Además de los tratados de medicina interna, además de los sofisticados reportes de la genética molecular, los estudiantes de medicina deberían recibir a partir de hoy obras cuasi fantásticas como los cuentos y relatos del doctor Otero-Ruiz, en una cátedra humanista que tanta falta les está haciendo en nuestro mundo contemporáneo.
Conociendo a Efraim desde hace varias generaciones por la afinidad y parentesco de nuestras familias en Santander, siento que él encarna a la vez lo que él atribuyó por un lado al padre y por el otro al hijo en su “Evocación del Conde de Cuchicute”. Efraim es patricio como Don Timoleón Rueda, ya no en el dominio agrícola sino en el intelectual.
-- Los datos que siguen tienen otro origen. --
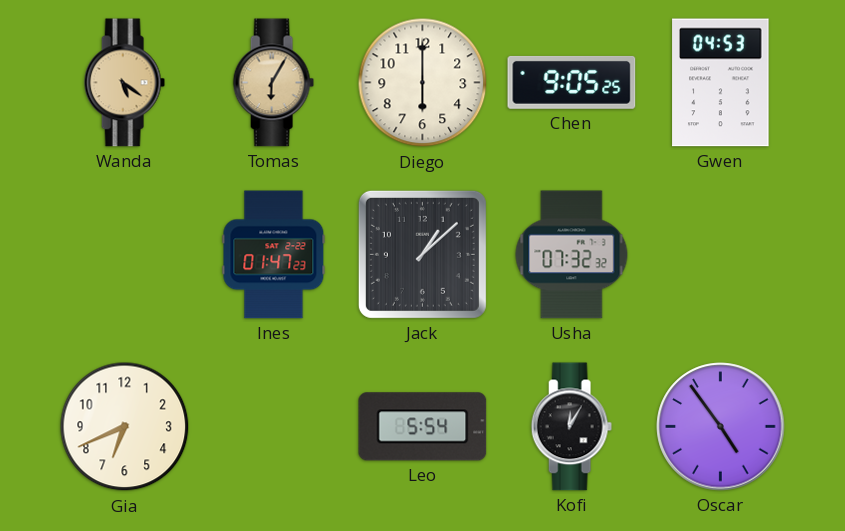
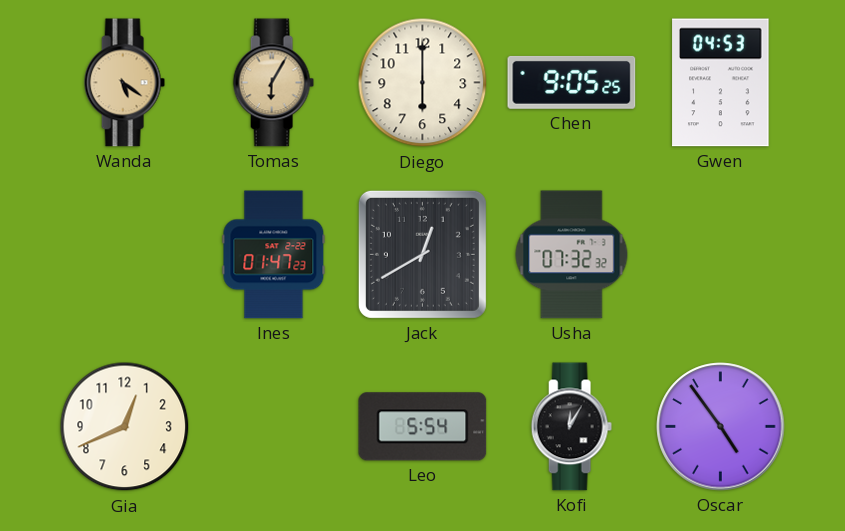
Jack: 1:08 -> 12:40
Gia: 6:41 -> 12:41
¿Quién podrá dudar que es el santandereano contemporáneo que más altas posiciones ha representado en la ciencia y en la medicina nacional? Pero, por otro lado, es también heredero del talante aristócrata del conde José María Rueda y Gómez, talante afortunadamente modulado por su rigor timoleónico.
En su relato, Efraim incluyó una frase contundente de cinco palabras que fue motor de toda la diáspora santandereana que salió de su pueblo a estudiar. La frase que, en la Colonia, marcó el ritmo de la quinta parte de los estudiantes de los Colegios Mayores del Rosario y San Bartolomé, la frase tácita que nunca oímos pero que Efraim puso en boca de don Timoleón para la eternidad, la frase que solo el hijo de don Timoleón se negó a atender, y que hizo la grandeza de ese pueblo:
– “O estudia o se regresa”. Hoy rindo homenaje a Efraim, que no ha cesado de viajar por las avenidas del conocimiento y de la literatura, a Gloria que lo ha acompañado siempre con esa misma entrega y suavidad, y a sus hijos que siguen estudiando como buenos vástagos santandereanos.